→ **EXERCISE**
Locate each line in the items below that includes the string "total" and copy every such line in full.
=== EXCERPTED DATA ===
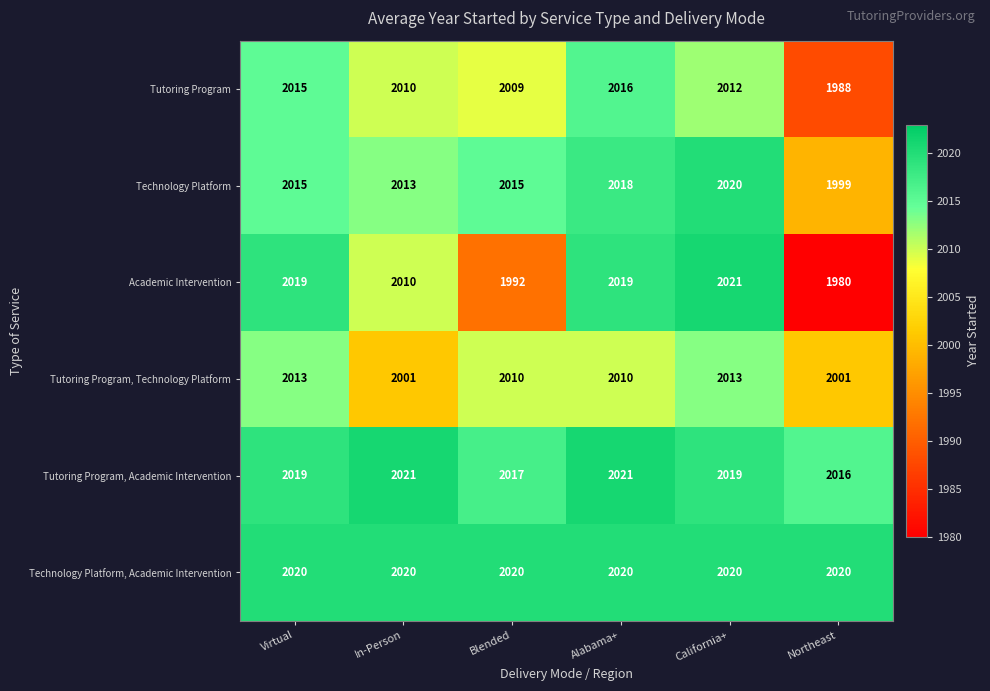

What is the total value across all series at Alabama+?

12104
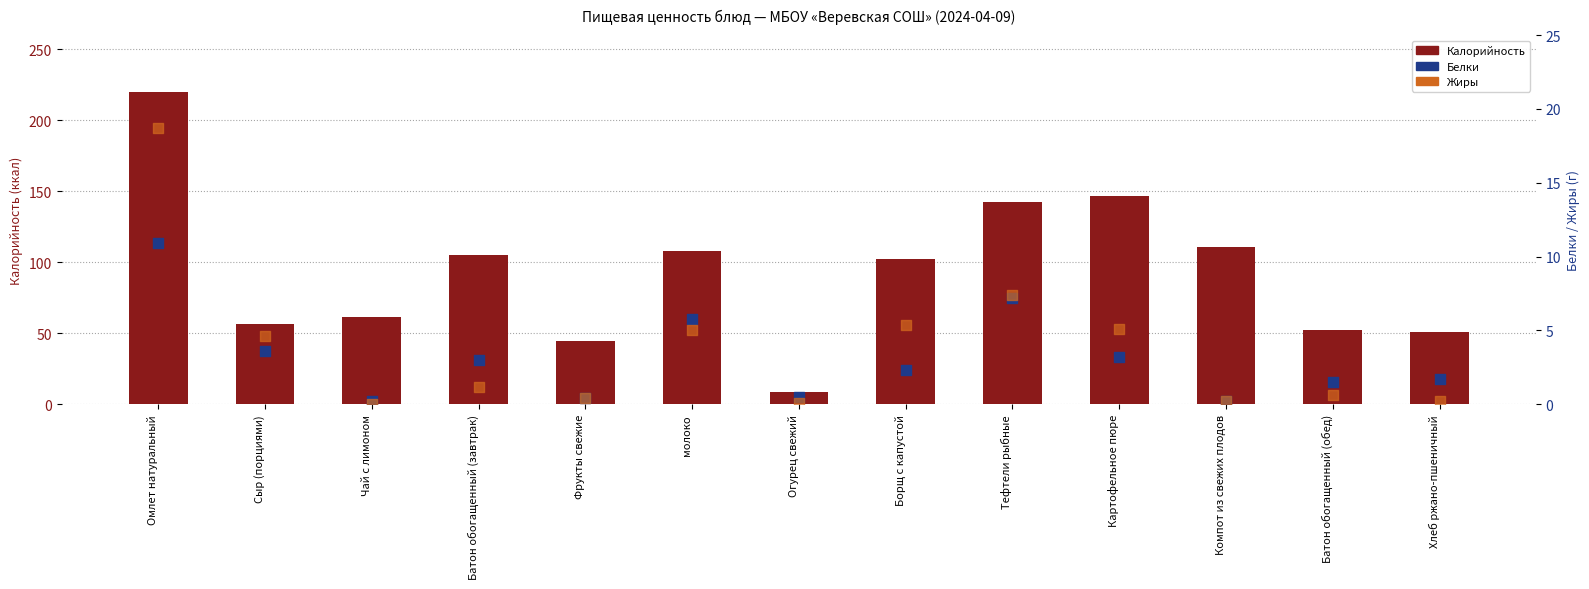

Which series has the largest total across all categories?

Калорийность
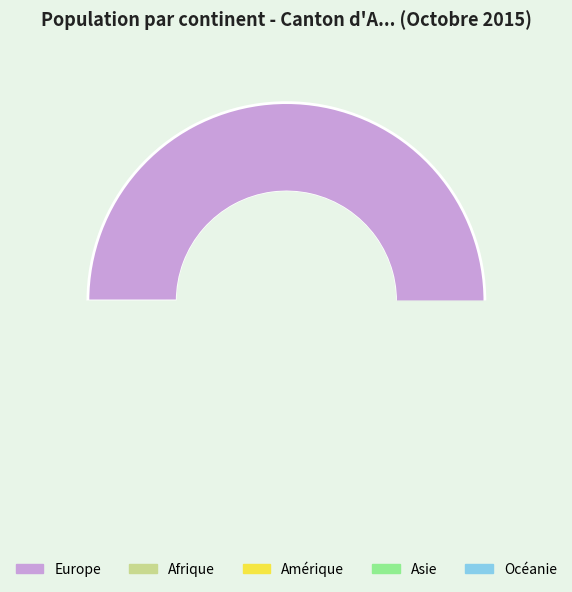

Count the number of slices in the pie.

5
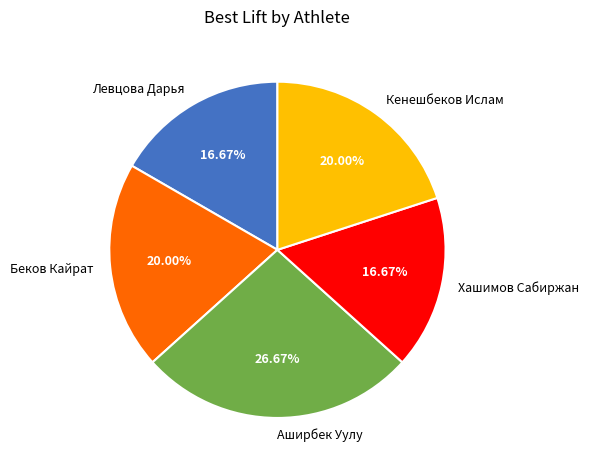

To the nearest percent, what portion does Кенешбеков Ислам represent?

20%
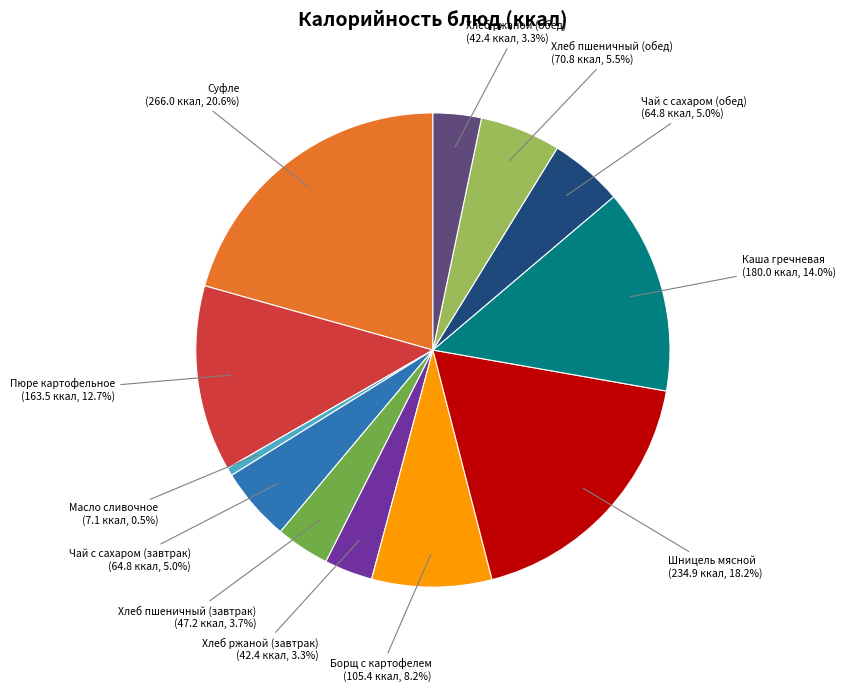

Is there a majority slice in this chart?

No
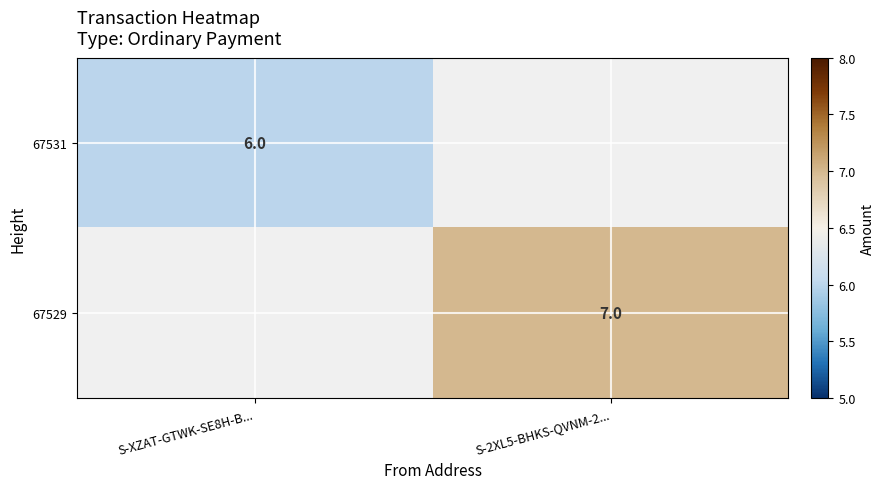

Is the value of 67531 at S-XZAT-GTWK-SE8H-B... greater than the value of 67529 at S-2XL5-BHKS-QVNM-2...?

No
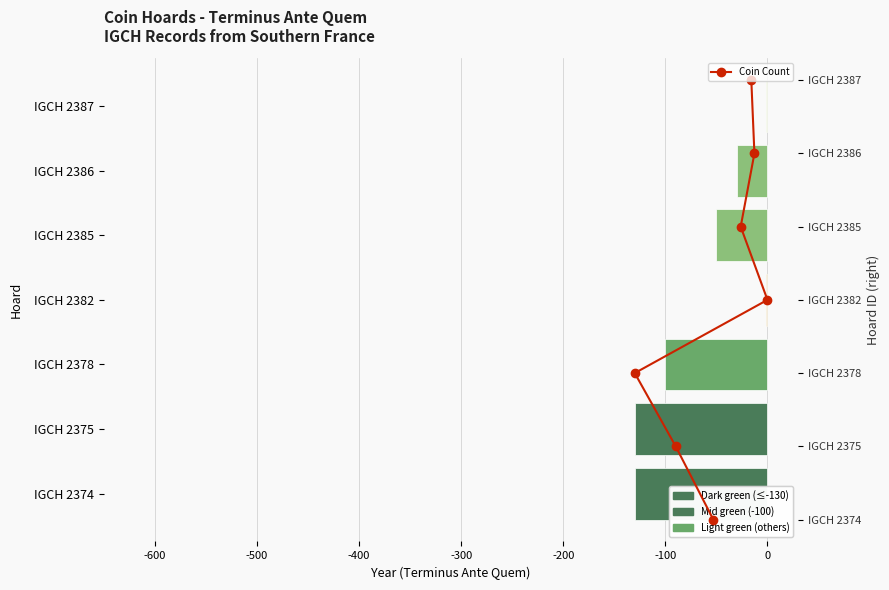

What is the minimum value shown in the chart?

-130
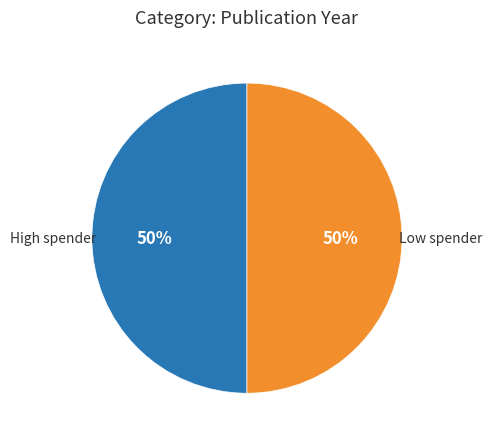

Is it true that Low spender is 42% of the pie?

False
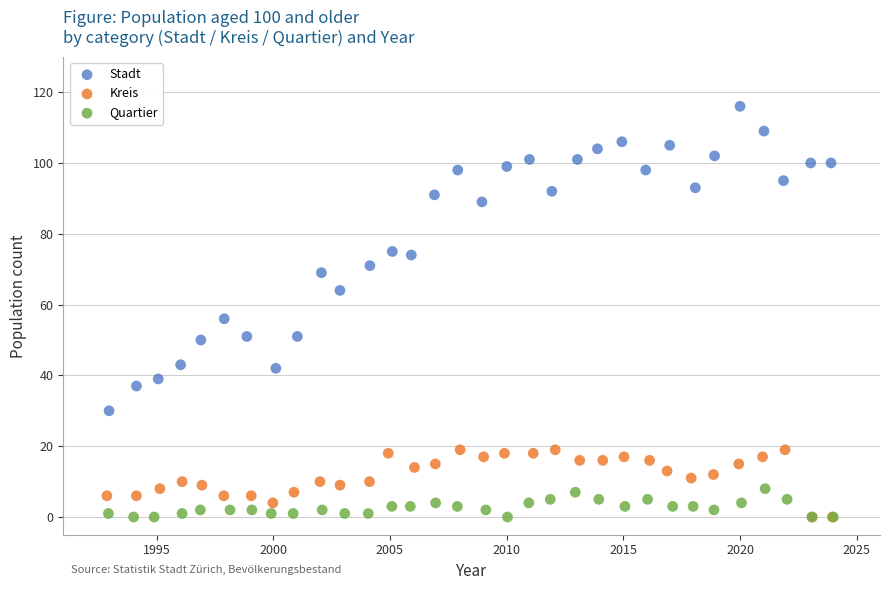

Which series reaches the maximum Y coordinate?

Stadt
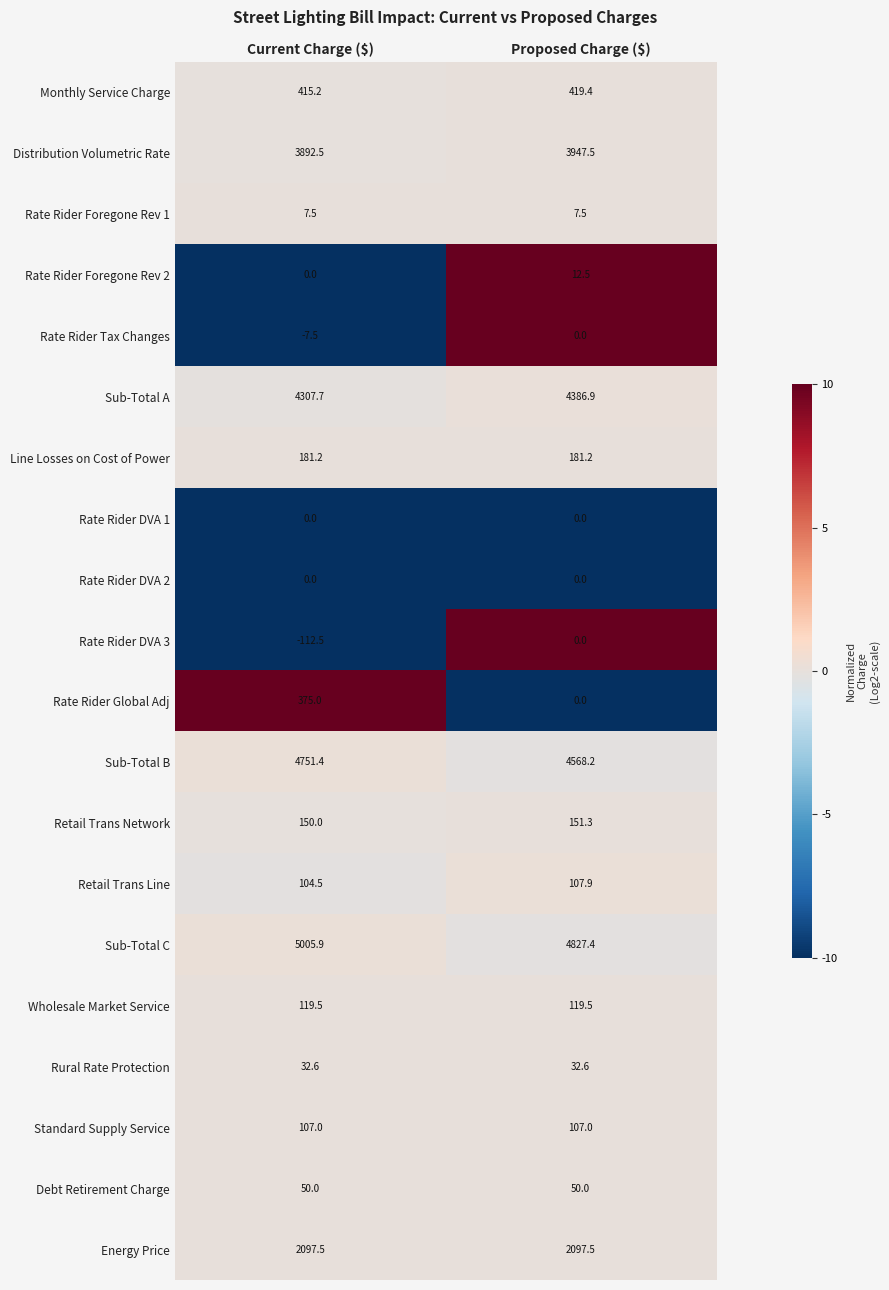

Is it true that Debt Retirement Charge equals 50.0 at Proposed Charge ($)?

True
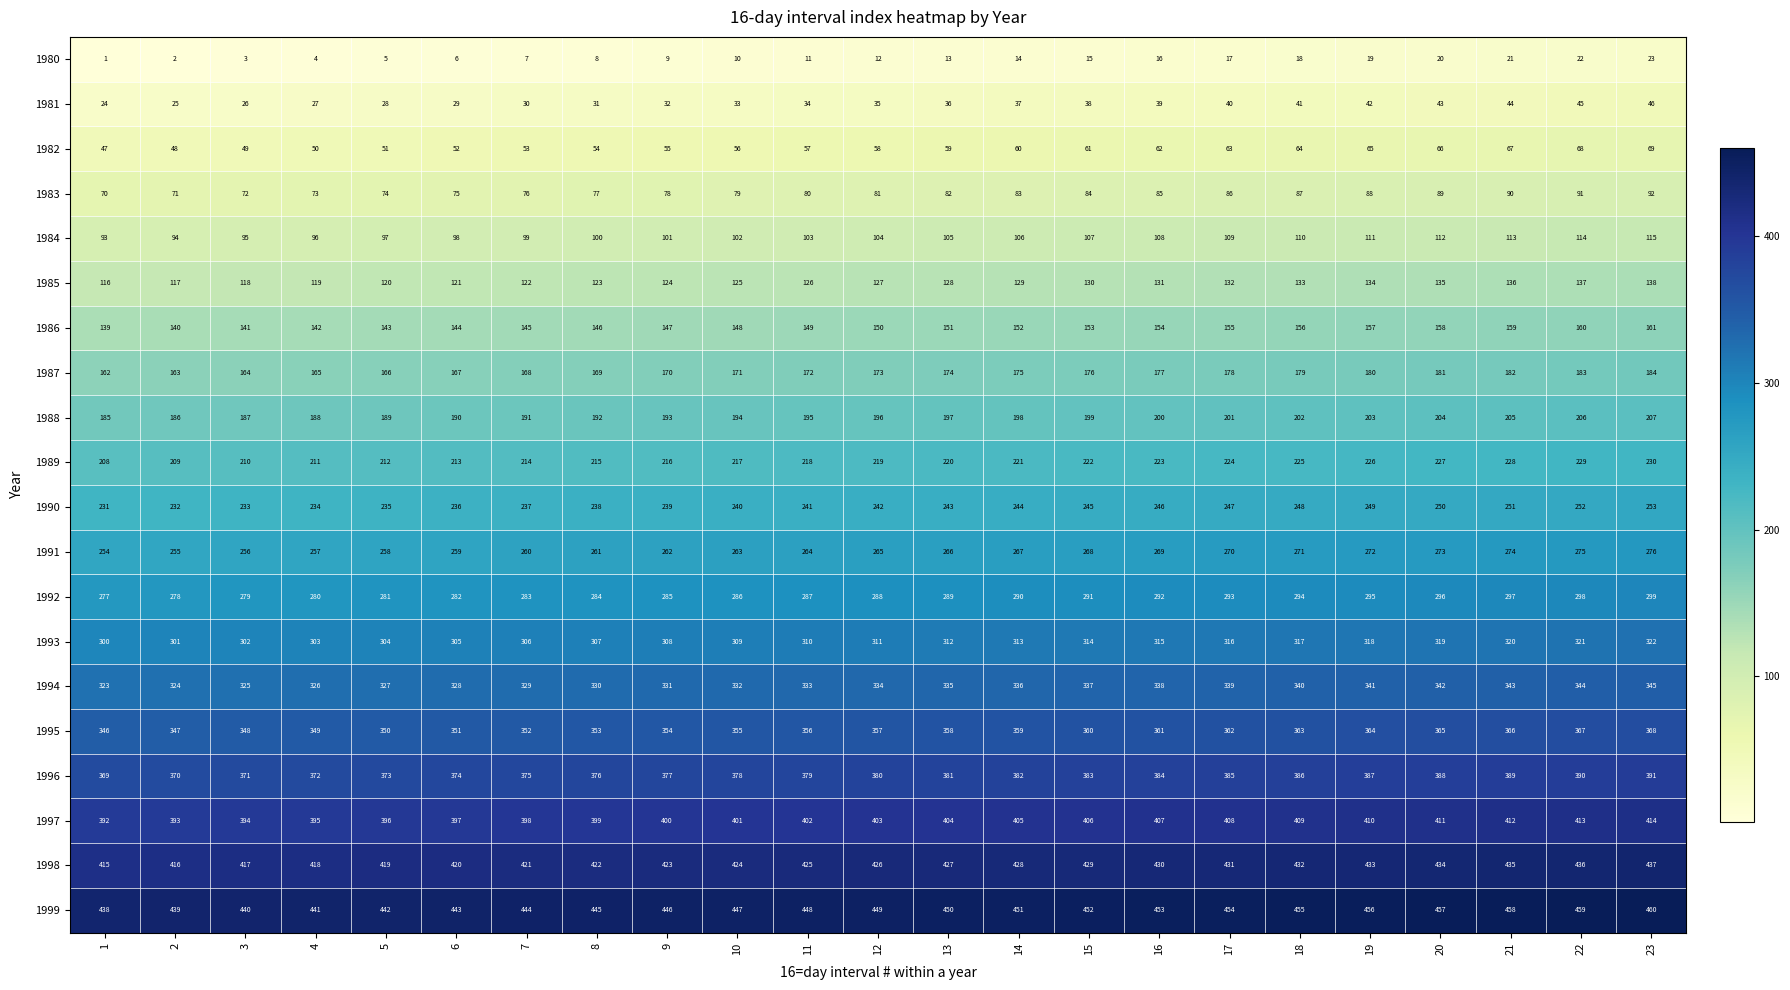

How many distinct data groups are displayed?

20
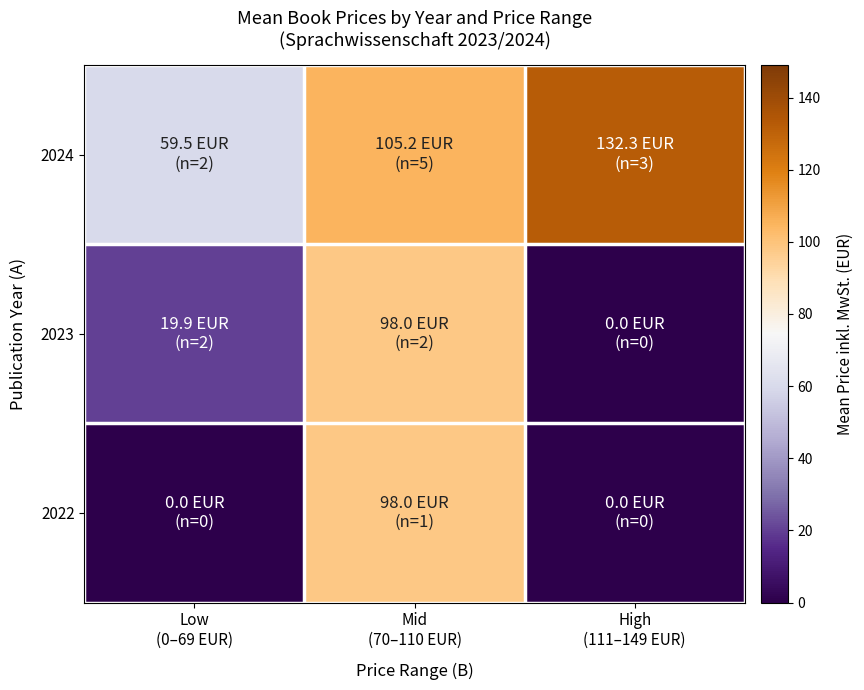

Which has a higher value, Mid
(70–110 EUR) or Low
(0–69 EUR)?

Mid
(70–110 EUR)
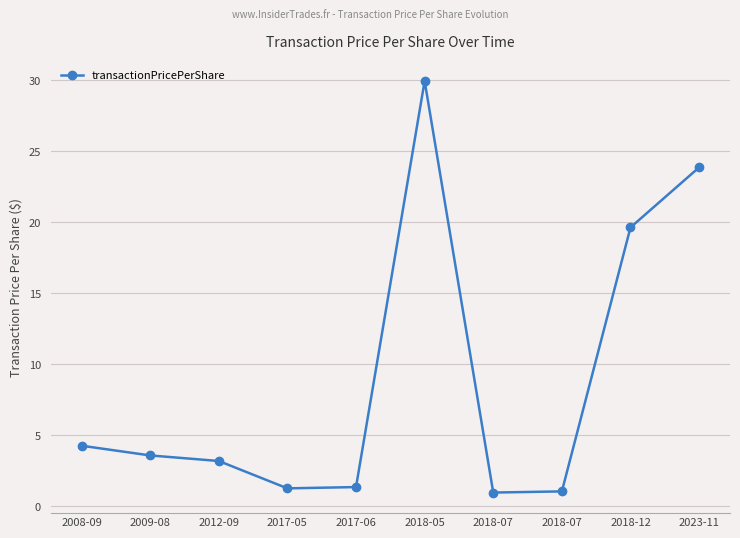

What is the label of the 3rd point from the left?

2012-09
===
→ **RESULT**
What is the total value across all series at Alabama+?
Which series has the largest total across all categories?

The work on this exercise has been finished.